The pandemic and the distressed economic activities has been a proverbial final nail in the coffin for the already suffering and slowing Indian economy. Furthermore, the 70 years old archaic Indian laws are surely not vigorous enough to act as a recourse for the businesses fighting COVID-19. The threshold to apply FMC is extremely high thereby leaving private parties in the hands of court without a binding legal remedy. This is indeed challenging and might cause tremendous delay and frustration. Moreover, it is unreasonable to expect that all contracts with a FMC would include pandemic in its purview. Therefore, when a contract is devoid of FMC, the parties will have to resort to the Doctrine of Frustration, which is difficult to establish as it requires high standard of proof and time and again Indian courts have ruled against it. On the other hand, the Act, which is specifically tailored for the current pandemic, makes it the model law that India could adopt.

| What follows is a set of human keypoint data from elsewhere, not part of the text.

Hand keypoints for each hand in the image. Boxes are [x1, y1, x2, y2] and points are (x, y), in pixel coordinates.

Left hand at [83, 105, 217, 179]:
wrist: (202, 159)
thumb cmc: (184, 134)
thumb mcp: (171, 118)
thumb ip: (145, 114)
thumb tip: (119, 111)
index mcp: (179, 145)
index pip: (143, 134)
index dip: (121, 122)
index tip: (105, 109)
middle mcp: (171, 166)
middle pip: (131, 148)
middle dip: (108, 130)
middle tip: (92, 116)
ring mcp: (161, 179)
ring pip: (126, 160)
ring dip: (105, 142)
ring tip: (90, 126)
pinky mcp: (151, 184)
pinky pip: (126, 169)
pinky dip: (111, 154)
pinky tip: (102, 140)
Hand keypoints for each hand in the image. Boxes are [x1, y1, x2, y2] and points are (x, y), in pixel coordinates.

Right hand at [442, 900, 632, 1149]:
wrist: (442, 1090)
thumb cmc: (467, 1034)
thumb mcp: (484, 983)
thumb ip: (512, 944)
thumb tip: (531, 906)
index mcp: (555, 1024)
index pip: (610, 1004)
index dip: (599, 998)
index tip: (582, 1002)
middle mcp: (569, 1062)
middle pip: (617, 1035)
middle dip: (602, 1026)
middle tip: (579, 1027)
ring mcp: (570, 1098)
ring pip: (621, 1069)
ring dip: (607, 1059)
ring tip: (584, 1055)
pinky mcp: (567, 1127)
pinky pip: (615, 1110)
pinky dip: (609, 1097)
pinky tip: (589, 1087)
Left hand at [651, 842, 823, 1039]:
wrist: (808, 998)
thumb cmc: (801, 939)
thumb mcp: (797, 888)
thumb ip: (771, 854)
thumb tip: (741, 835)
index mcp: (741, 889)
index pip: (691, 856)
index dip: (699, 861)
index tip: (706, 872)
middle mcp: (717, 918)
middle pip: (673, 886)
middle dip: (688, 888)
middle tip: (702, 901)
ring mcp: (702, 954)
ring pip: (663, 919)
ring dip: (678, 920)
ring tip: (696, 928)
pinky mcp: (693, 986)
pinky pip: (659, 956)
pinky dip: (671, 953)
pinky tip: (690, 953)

As discussed previously, the heart of the legislation is that it shifts the burden of proof on the contesting party rather than the one invoking the notification for relief. Unless it is proven by the counterparty that the non-performance of contract is unlikely by the impact of COVID-19, the invoking party shall be entitled to all the temporary reliefs. This approach, unlike the Indian legislation offers essential safeguard to invoking party from any possible coercive steps that could be taken by the contesting party. Lastly, the Act is comprehensive and shall remain in force for a period of 6 months (which can be increased to 12 months) thereby offering protection to financially distressed individuals, firms and businesses. It clearly intends to operate post lockdown by critically understanding the aftermath of this pandemic which will be equally challenging for the enterprises to stand up. Most of the guidelines issued by the Indian Ministry are temporary in nature and restricted to the period of lockdown. Such short time frame offered to businesses, might not prove as a resolution and a contractual moratorium of a longer period is therefore the need of the hour. In light of this, it is crucial to understand the effect of the pandemic which has tremendously affected the commercial sector and therefore, a contemporary and dynamic legislation should be introduced to uplift these enterprises and elevate the downgrading Indian economy.
This article has been authored by Priyanshu Agarwal & Vaishnavi Vyas. Both the authors are students of law at NMIMS KPM School of Law, Mumbai.